* Your objective: Please answer from the fishbone diagram excerpt below: where in the template's example is the problem statement placed?

* Excerpt to read:
Using a fishbone diagram template helps you visualize multiple layers of causes behind a problem. It helps you go beyond a problem’s immediate reasons by exploring the causes behind them. For example, you might know that a car isn’t starting because its battery is dead. But understanding what caused the dead battery in the first place allows you to dig deeper into the situation.

See all potential causes at a glance

Because a fishbone template displays multiple layers of causes, it helps you and your team develop a big-picture view of the problem, allowing you to consider more long-term solutions instead of only resolving it temporarily. This isn’t just useful for you and your teammates but also for presenting to stakeholders and clients.

Get your team on the same page

Using a fishbone template requires careful thinking, which means it’s important to consider as many angles to your problem as possible. That’s where gathering your teammates isn’t just handy but also an ideal part of completing the fishbone diagram template. Getting multiple perspectives on a problem not only saves you time from having to identify its root cause yourself but allows you to arrive at one more accurately.

Fishbone diagram template example

Miro’s fishbone diagram template comes pre-filled with a clear example of how to use it to conduct a root cause analysis. In this example, the problem statement is: “Why do people cancel subscriptions to our platform?” You’ll find this statement in the fish head — the triangle on the far left of the fishbone diagram itself. From here, it’s about identifying the main causes, which you’ll find in the colored rectangles along the edges of the fishbones:

  • Price too high

  • System not stable

  • Not enough staff

  • Lack of insights

  • Lack of strategy

Along the bones themselves, you’ll find the root causes behind these main problems. It’s crucial to complete this step thoroughly when conducting a fishbone diagram analysis. Each main cause we’ve identified in the fishbone template comes with a number of root causes. The root cause behind the main cause, “Price too high,” includes: “Competitors offer a lower price” and “People are not in need of a higher tier.”This is just one way to use a fishbone diagram. Regardless of the problem you’re exploring in using the fishbone template, it’s all about understanding why the main causes exist in the first place.Once you’ve completed the fishbone diagram, vote to identify what each team member believes is the root cause. After discussion and debate, the underlying causes should be much clearer.

* Given information:
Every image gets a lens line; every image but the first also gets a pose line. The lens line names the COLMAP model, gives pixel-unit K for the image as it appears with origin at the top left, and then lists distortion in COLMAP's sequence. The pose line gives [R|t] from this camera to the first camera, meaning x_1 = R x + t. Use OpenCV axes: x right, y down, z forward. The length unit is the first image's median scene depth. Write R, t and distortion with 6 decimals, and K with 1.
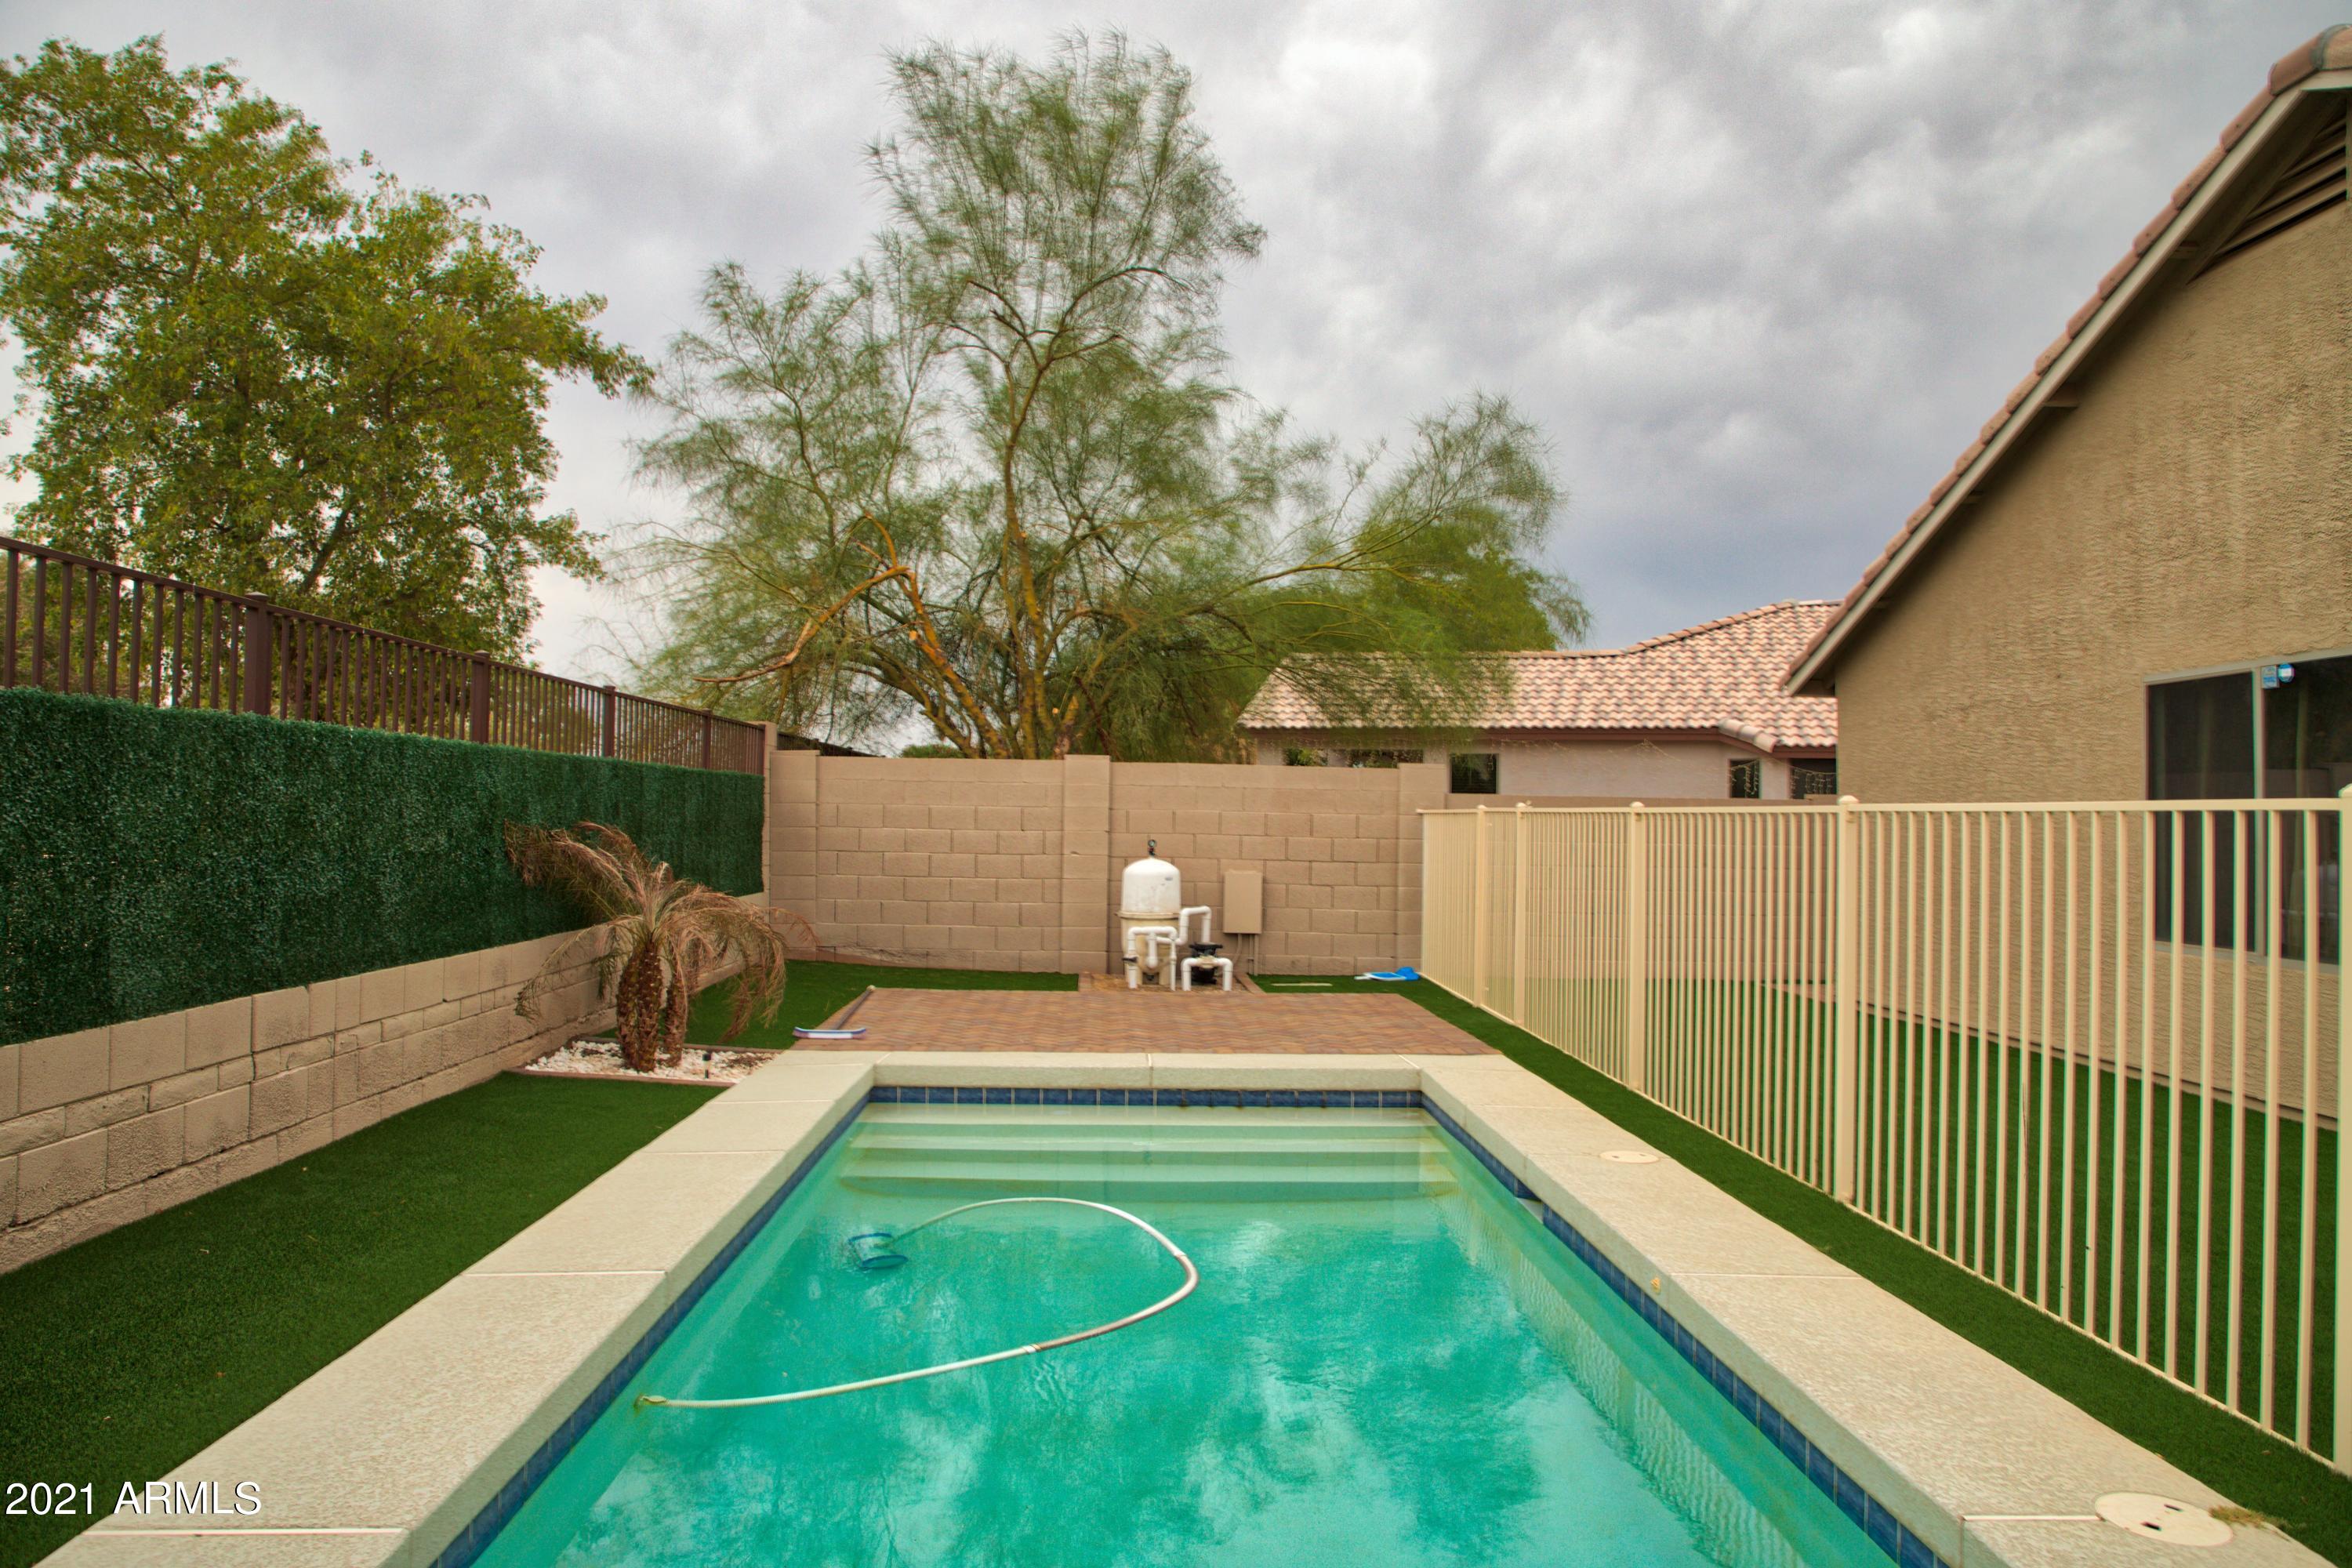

* Problem solution: In the fish head, the triangle on the far left of the fishbone diagram.